> _REQUEST_
Rewrite the lines below, replacing "transcribe" with "list" and leaving everything else unchanged. Leave the pictures out of your answer.

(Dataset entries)

^^^^^^^^^^^^^^^^

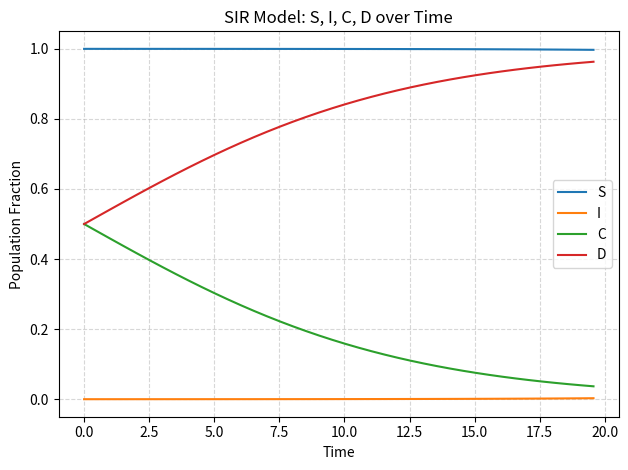

True or false: S and D cross at least once.

False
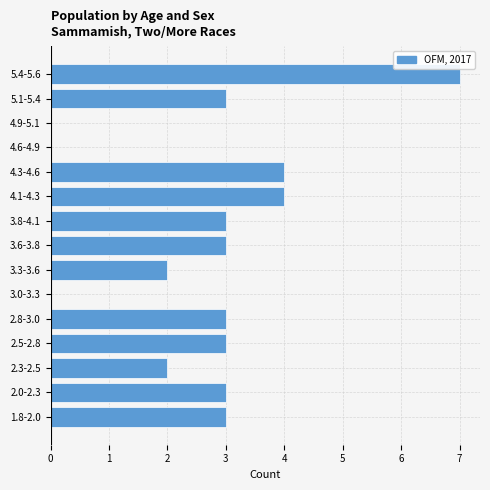

Reading bottom to top, transcribe all the data shown in this chart.

1.8-2.0=3	2.0-2.3=3	2.3-2.5=2	2.5-2.8=3	2.8-3.0=3	3.0-3.3=0	3.3-3.6=2	3.6-3.8=3	3.8-4.1=3	4.1-4.3=4	4.3-4.6=4	4.6-4.9=0	4.9-5.1=0	5.1-5.4=3	5.4-5.6=7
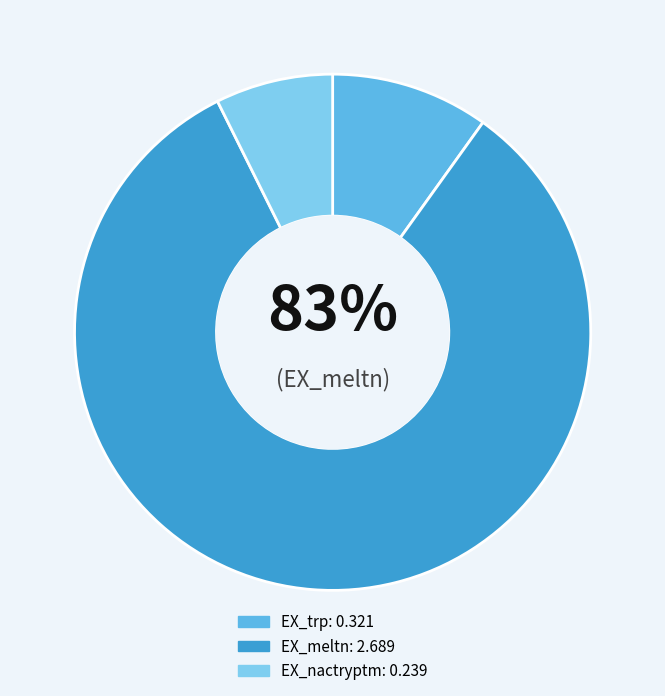

Is EX_trp the majority of the pie?

No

^^^^^^^^^^^^^^^^

> _EXERCISE RESPONSE_
True or false: S and D cross at least once.

False

Reading bottom to top, list all the data shown in this chart.

1.8-2.0=3	2.0-2.3=3	2.3-2.5=2	2.5-2.8=3	2.8-3.0=3	3.0-3.3=0	3.3-3.6=2	3.6-3.8=3	3.8-4.1=3	4.1-4.3=4	4.3-4.6=4	4.6-4.9=0	4.9-5.1=0	5.1-5.4=3	5.4-5.6=7

Is EX_trp the majority of the pie?

No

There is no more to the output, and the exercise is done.